### WORK REQUEST
Below, find the line containing "right front paw: (380, 391)" and the line containing "right knee: (685, 530)"; reproduce exactly those two and every line between them, omitting pictures.

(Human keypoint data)
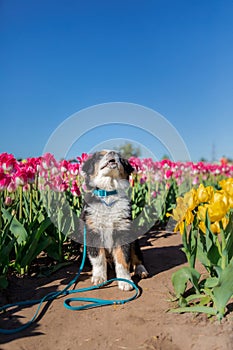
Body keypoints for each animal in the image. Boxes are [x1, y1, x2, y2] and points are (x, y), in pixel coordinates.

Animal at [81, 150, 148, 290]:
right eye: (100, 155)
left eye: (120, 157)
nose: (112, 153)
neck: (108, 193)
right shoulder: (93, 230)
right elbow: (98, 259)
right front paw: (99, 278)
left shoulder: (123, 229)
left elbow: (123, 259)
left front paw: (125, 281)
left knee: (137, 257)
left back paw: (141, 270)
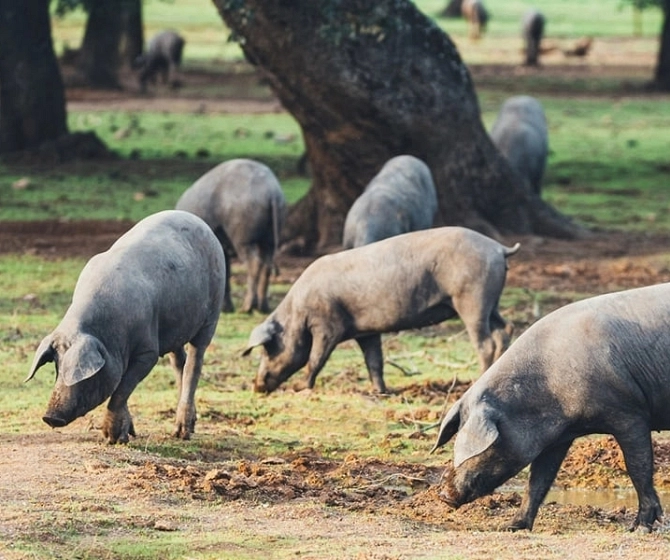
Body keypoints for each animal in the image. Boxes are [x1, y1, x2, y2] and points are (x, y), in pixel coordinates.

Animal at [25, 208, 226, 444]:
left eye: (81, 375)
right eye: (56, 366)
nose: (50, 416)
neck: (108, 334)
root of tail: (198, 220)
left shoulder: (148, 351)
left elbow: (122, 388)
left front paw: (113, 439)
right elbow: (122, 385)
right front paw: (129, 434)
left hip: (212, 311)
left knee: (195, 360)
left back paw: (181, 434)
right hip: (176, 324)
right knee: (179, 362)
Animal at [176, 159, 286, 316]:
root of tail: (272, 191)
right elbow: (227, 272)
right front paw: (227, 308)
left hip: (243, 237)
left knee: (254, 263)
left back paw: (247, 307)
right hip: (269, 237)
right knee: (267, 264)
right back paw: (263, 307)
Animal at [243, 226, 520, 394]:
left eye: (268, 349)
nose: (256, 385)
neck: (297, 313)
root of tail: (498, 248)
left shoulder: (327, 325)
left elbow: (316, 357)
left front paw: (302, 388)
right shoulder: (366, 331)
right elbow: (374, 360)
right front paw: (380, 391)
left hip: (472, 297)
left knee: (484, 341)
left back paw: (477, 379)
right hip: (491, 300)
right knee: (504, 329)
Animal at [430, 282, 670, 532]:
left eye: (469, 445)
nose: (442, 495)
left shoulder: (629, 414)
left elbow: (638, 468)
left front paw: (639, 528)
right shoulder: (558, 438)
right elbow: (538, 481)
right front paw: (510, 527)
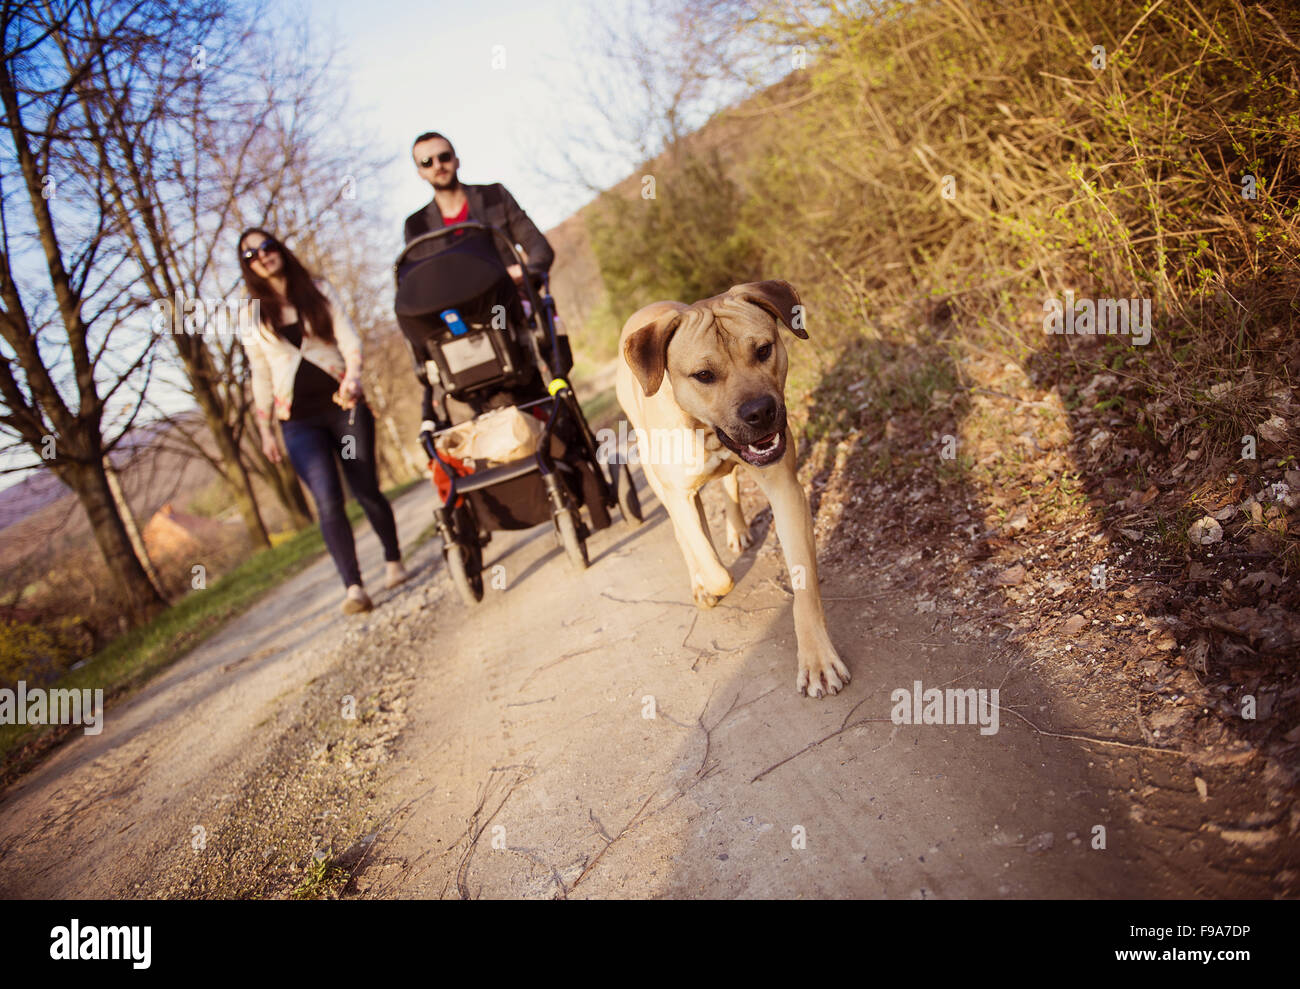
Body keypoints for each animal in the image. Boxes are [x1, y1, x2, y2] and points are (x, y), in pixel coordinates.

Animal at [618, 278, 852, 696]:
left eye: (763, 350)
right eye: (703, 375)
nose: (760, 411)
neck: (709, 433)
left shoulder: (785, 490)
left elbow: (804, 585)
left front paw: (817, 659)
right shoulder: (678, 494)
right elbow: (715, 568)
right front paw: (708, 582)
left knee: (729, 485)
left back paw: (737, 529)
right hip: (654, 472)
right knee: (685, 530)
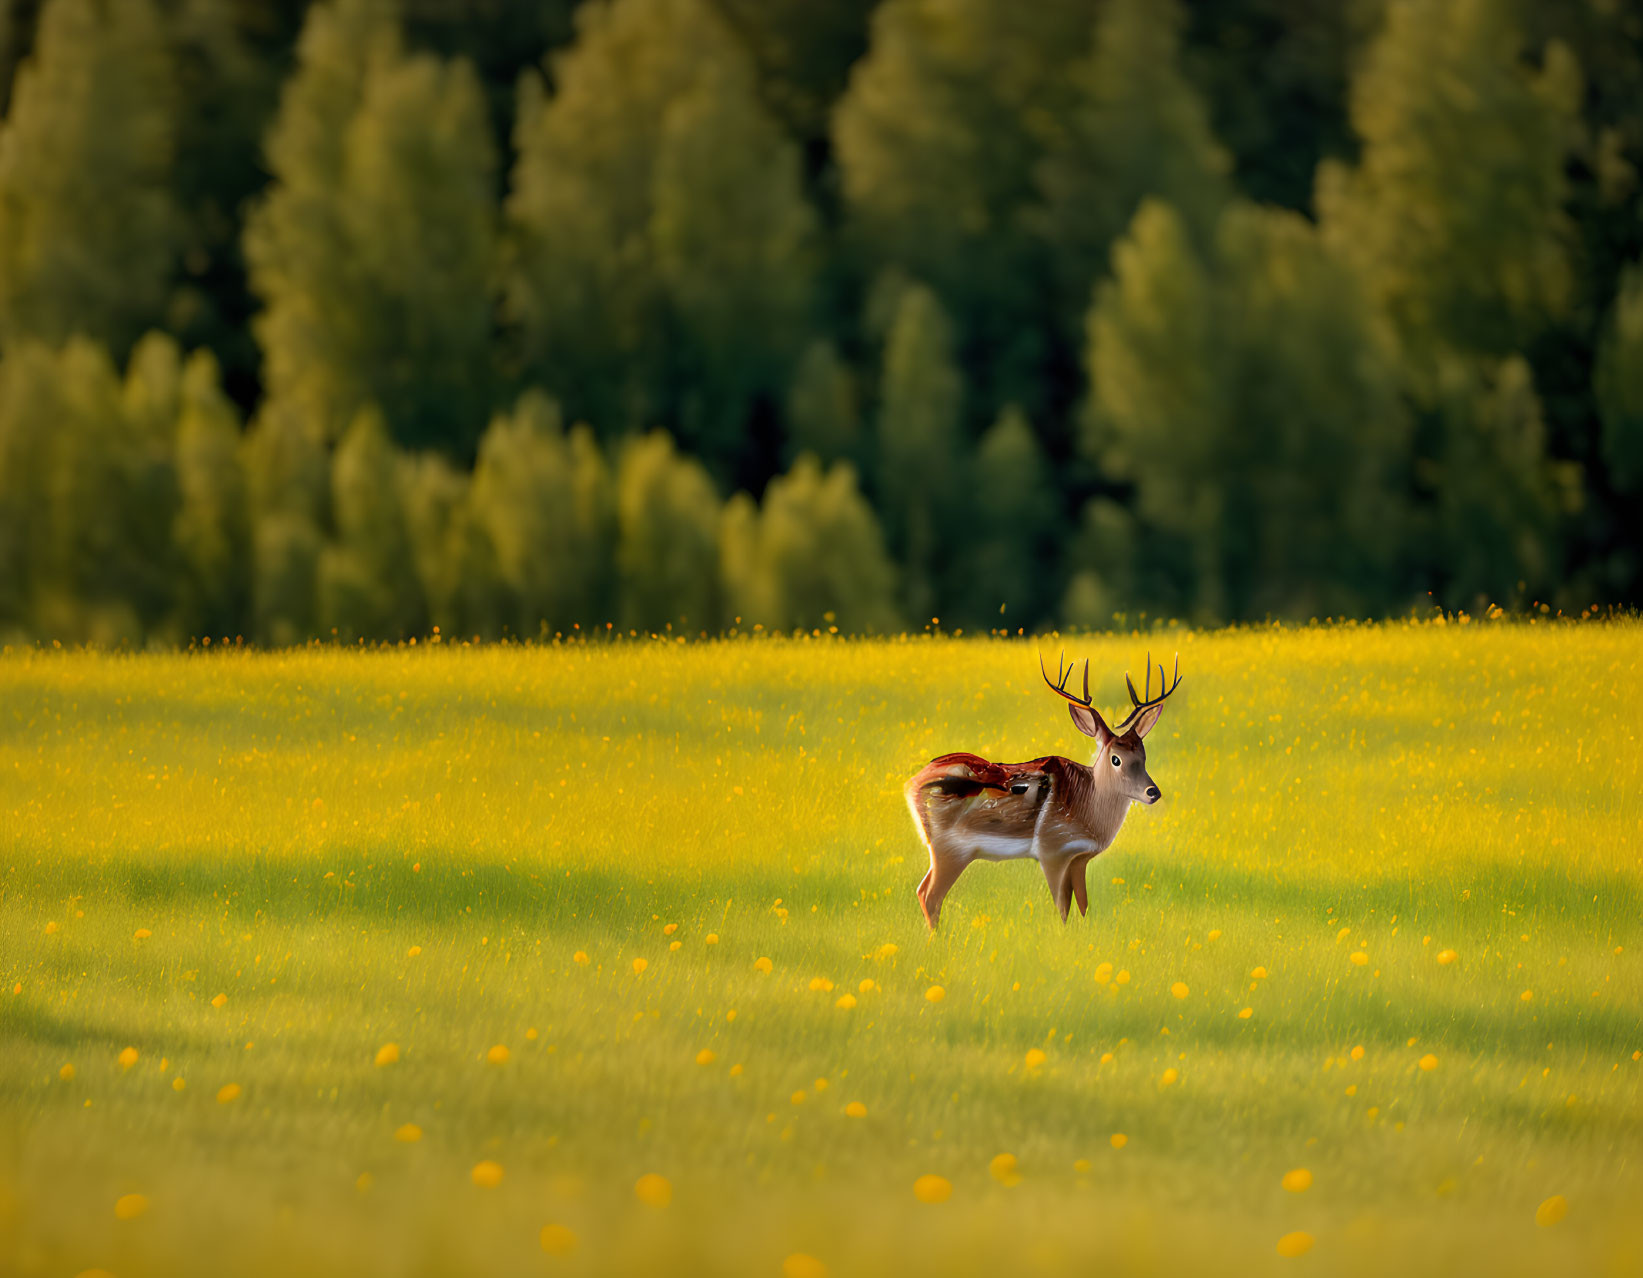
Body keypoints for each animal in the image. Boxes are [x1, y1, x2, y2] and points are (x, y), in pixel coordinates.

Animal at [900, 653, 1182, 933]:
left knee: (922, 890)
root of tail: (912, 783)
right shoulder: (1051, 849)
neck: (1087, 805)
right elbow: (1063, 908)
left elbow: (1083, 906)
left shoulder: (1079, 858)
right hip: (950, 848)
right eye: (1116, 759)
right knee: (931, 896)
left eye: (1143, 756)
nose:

### SOLUTION FOR THIS EXERCISE
right front paw: (380, 391)
left hip: (472, 297)
left knee: (484, 341)
left back paw: (477, 379)
right hip: (491, 300)
right knee: (504, 329)
Animal at [430, 282, 670, 532]:
left eye: (469, 445)
nose: (442, 495)
left shoulder: (629, 414)
left elbow: (638, 468)
left front paw: (639, 528)
right shoulder: (558, 438)
right elbow: (538, 481)
right front paw: (510, 527)
Body keypoints for each animal in the image. Boxes are [x1, y1, x2, y2] and points are (x, y), in pixel coordinates.

Animal at [618, 278, 852, 696]:
left eye: (763, 350)
right eye: (703, 375)
nose: (760, 411)
neck: (709, 433)
left shoulder: (785, 490)
left elbow: (804, 585)
left front paw: (817, 659)
right shoulder: (678, 494)
right elbow: (715, 568)
right front paw: (708, 582)
left knee: (729, 485)
left back paw: (737, 529)
right hip: (654, 472)
right knee: (685, 530)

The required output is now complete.